Maverick Jetpants in the City of Quality
by Bill Peters
Black Balloon Publishing; 280 p.
They aren’t necessarily found in a prime spot in every writer’s toolbox, but fictional private languages can be evocatively effective when used well. Bill Peters’s novel Maverick Jetpants in the City of Quality is one example of this, while others come from a more cinematic place: consider the odd syntax used by the protagonists of Gus Van Sant’s Gerry, or the fictional characters held up as demi-gods in the film Bellflower. They’re critically important, both to understanding their characters’ worldview and for ushering outsiders — us, basically — into a very intimate world.
Peters’s novel follows a group of underachievers living in Rochester in 1999. Narrator Nate Gray is content to live with his mother and occasionally visit his trying-too-hard father, a man who has taken single life as an excuse to live out the hip twentysomething existence he evidently never had the first time around. Nate and his friends have an elaborate private language worked out, of which the first two words of the title are one example. (His friends — including Wicked College John and Necro — are dubbed in a similar fashion.) It’s both absurdly funny and oddly endearing; when Nate declares in one aside that “I am not Coco Ferguson: Sex-Having Specialist,” it’s both funny and painfully acute. Late in the novel, Nate explains the phrase “sausage academy” in epic detail, and it’s both a horrifically awkward shaggy-dog story and monumentally funny, a tale of teenage sexual awkwardness taken to a surreal extreme.

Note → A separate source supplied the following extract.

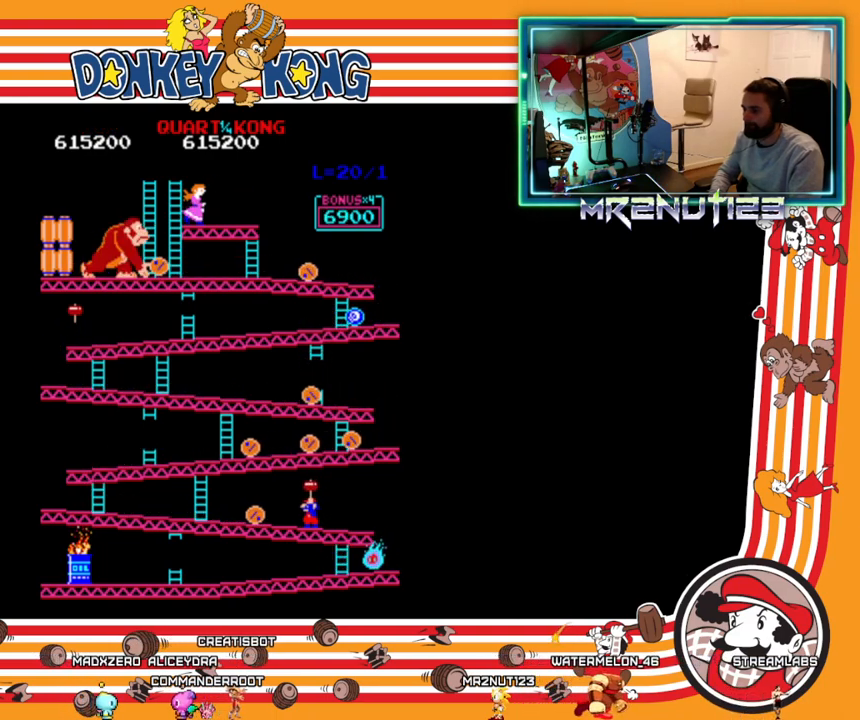
{"buttons": [], "events": [[117, "DPAD_LEFT", "up"], [233, "A", "down"], [333, "A", "up"], [400, "A", "down"], [450, "A", "up"]]}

At its heart, Peters’s novel is a coming-of-age story; periodically, we’re given glimpses of an older Nate, both living in the moment of his younger self and giving some perspective on the goings-on here. (It’s similar in tone to Dan Josefson’s That’s Not a Feeling, with which it also shares an upstate setting and a glimpse of young characters on the fringes of society.) Nate is perhaps the most directionless of his friends, and for much of the novel, he attempts to puzzle out whether his friend Necro has genuinely become more ambitious or has fallen in with a creepy crowd of borderline racists with a fondness for guns and explosions.
Beneath it all, though, is a quietly pained evocation of a particular time and place. I’ve never been to Rochester, but I finished the novel with a good sense of its geography, its outskirts, and its music scene. And for all that Peters’s tale of disaffected young men is relatively timeless, he does tap into both the strange world of pre-Y2K anxieties and the moment just before the internet became ubiquitous, when the notion of a livelihood made from internet sales still seemed like a strange and exotic thing. At times, the novel’s plot might seem a touch baroque: an investigation into property records suggests a surreal take on Philip Marlowe. But Peters neatly summons up economic anxieties, genuine emotional frustrations, and the ways in which a familiar space might suddenly turn hostile. Bring this together with his memorable syntax and a deftly handled ending, and this novel earns the attention its memorable title first captured.